Chapter Sixteen #2

“We leave now,” Yrian said, taking my hand as he headed for the door.

“Others are on their way,” Gabriel protested, following. “There aren’t many silver dragons in Europe, but those that are will be in Paris as soon as possible.”

“There are several of my sept nearby. They are en route now,” Drake said with a frown. “It would be folly to make an attempt on Bael without support.”

“The folly would be allowing him to regain the blood moon,” Yrian said without stopping, going straight for the front door. “With it, he can do untold damage. We are a sufficient number to stop him now, before it comes to that.”
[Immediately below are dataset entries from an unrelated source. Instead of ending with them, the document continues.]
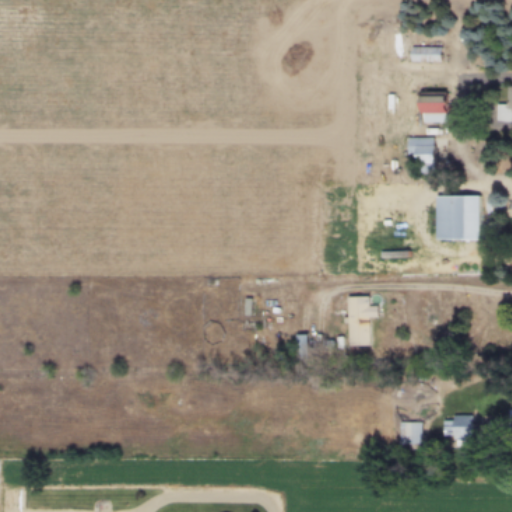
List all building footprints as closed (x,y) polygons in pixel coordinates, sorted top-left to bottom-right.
[(409,61),(440,61),(440,45),(409,45),(409,61)] [(511,119),(511,85),(505,85),(505,103),(494,103),(494,119),(511,119)] [(444,90),(418,90),(418,121),(444,121),(444,90)] [(405,156),(432,156),(432,136),(405,136),(405,156)] [(478,239),(478,194),(435,194),(435,239),(478,239)] [(347,346),(370,345),(369,317),(377,317),(376,305),(368,305),(368,295),(345,296),(347,346)] [(471,438),(471,415),(451,415),(451,420),(441,420),(441,438),(471,438)] [(398,447),(421,447),(421,422),(398,422),(398,447)]
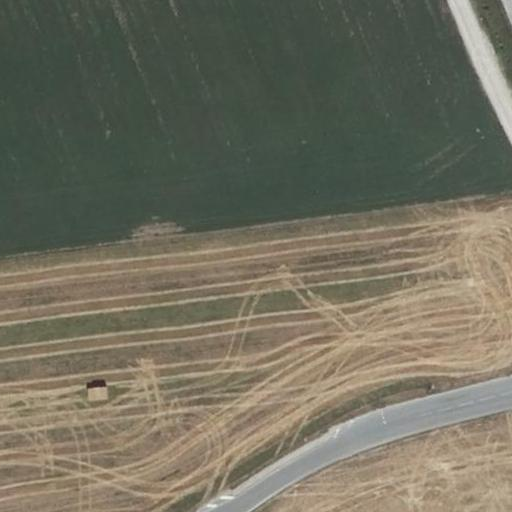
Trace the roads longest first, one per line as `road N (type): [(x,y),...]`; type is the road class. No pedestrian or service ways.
road 1 (unclassified): [(225,511),(282,471),(420,408),(511,389)]
road 2 (track): [(511,129),(453,0)]
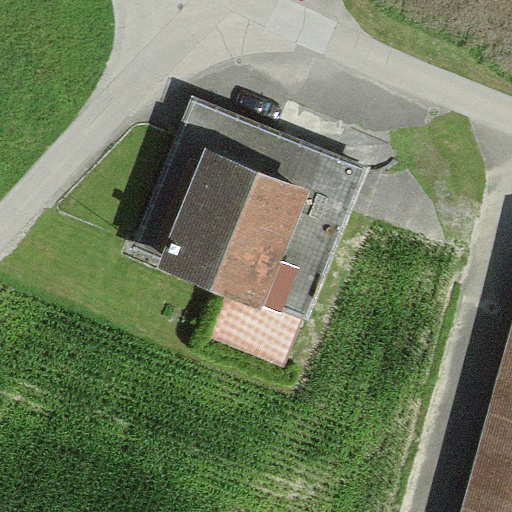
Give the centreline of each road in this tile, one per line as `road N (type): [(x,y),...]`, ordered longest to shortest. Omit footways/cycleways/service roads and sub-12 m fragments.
road 1 (unclassified): [(224,5),(0,227)]
road 2 (unclassified): [(224,5),(511,116)]
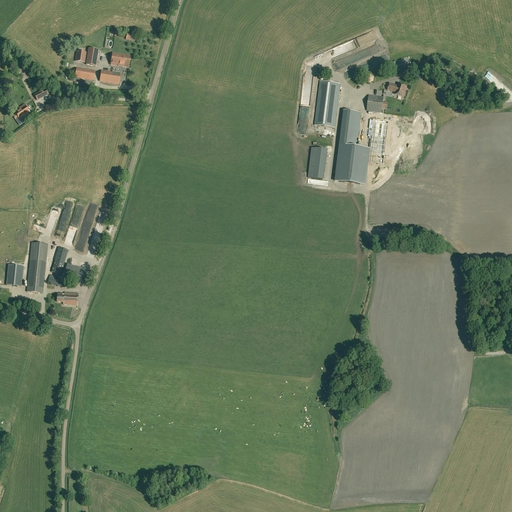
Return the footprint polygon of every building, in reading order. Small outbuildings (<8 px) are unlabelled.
[(98,50),(88,49),(86,65),(96,67),(98,50)] [(75,62),(84,63),(86,53),(77,52),(75,62)] [(128,68),(130,56),(112,53),(110,65),(128,68)] [(406,68),(404,64),(397,66),(396,62),(392,63),(394,71),(406,68)] [(28,66),(24,70),(29,75),(33,71),(28,66)] [(95,71),(77,68),(75,78),(92,80),(94,81),(95,71)] [(101,71),(100,82),(119,84),(120,74),(101,71)] [(370,74),(366,76),(366,80),(369,83),(373,81),(374,77),(370,74)] [(320,82),(314,125),(334,128),(340,84),(320,81),(320,82)] [(395,93),(395,95),(403,98),(407,87),(398,84),(397,87),(390,84),(388,90),(395,93)] [(42,98),(49,94),(46,89),(39,92),(42,98)] [(352,104),(352,94),(343,94),(343,104),(352,104)] [(368,96),(367,111),(381,113),(382,109),(382,102),(383,97),(368,96)] [(20,121),(21,121),(22,122),(25,120),(24,119),(31,114),(24,105),(14,112),(15,114),(20,121)] [(369,150),(366,149),(357,148),(361,113),(344,111),(335,181),(365,185),(368,163),(369,150)] [(369,150),(368,163),(377,164),(383,165),(385,149),(388,122),(373,120),(369,150)] [(319,180),(331,181),(333,161),(329,161),(330,154),(332,154),(332,149),(313,148),(310,175),(320,176),(319,180)] [(32,243),(27,287),(27,292),(43,293),(47,245),(32,243)] [(61,275),(68,250),(59,248),(51,272),(61,275)] [(63,276),(88,284),(91,271),(67,264),(63,276)] [(21,287),(23,267),(8,265),(6,285),(21,287)] [(67,286),(68,282),(65,281),(49,277),(47,284),(63,287),(64,285),(67,286)] [(77,306),(78,294),(65,293),(64,295),(57,294),(56,302),(63,303),(63,305),(77,306)]
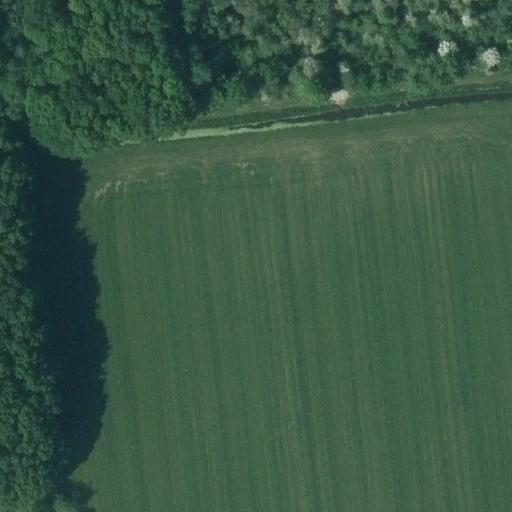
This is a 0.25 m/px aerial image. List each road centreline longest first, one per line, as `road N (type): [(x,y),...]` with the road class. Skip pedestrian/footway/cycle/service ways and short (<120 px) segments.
road 1 (track): [(0,112),(10,125),(80,128),(511,75)]
road 2 (track): [(0,485),(40,471),(46,445),(10,125)]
All the wyverns followed, although they didn’t look happy ... everyone but Hunter and Archer, who I knew were itching for payback. A few other men came running from another section of the house, guards appointed to the various wyverns, Aisling had told me when Yrian arrived earlier.

“Thaisa has asked if she should take a portal here, but I told her to stay with her grandmother,” Archer told Hunter as they gathered up the two swords that they’d left in the hall.

“No sense in putting her in danger,” Hunter agreed.

To a man, the wyverns all considered the mates.

“Don’t even,” Ysolde told Baltic, sailing out of the open door with a dark-haired man named Pavel on her heels.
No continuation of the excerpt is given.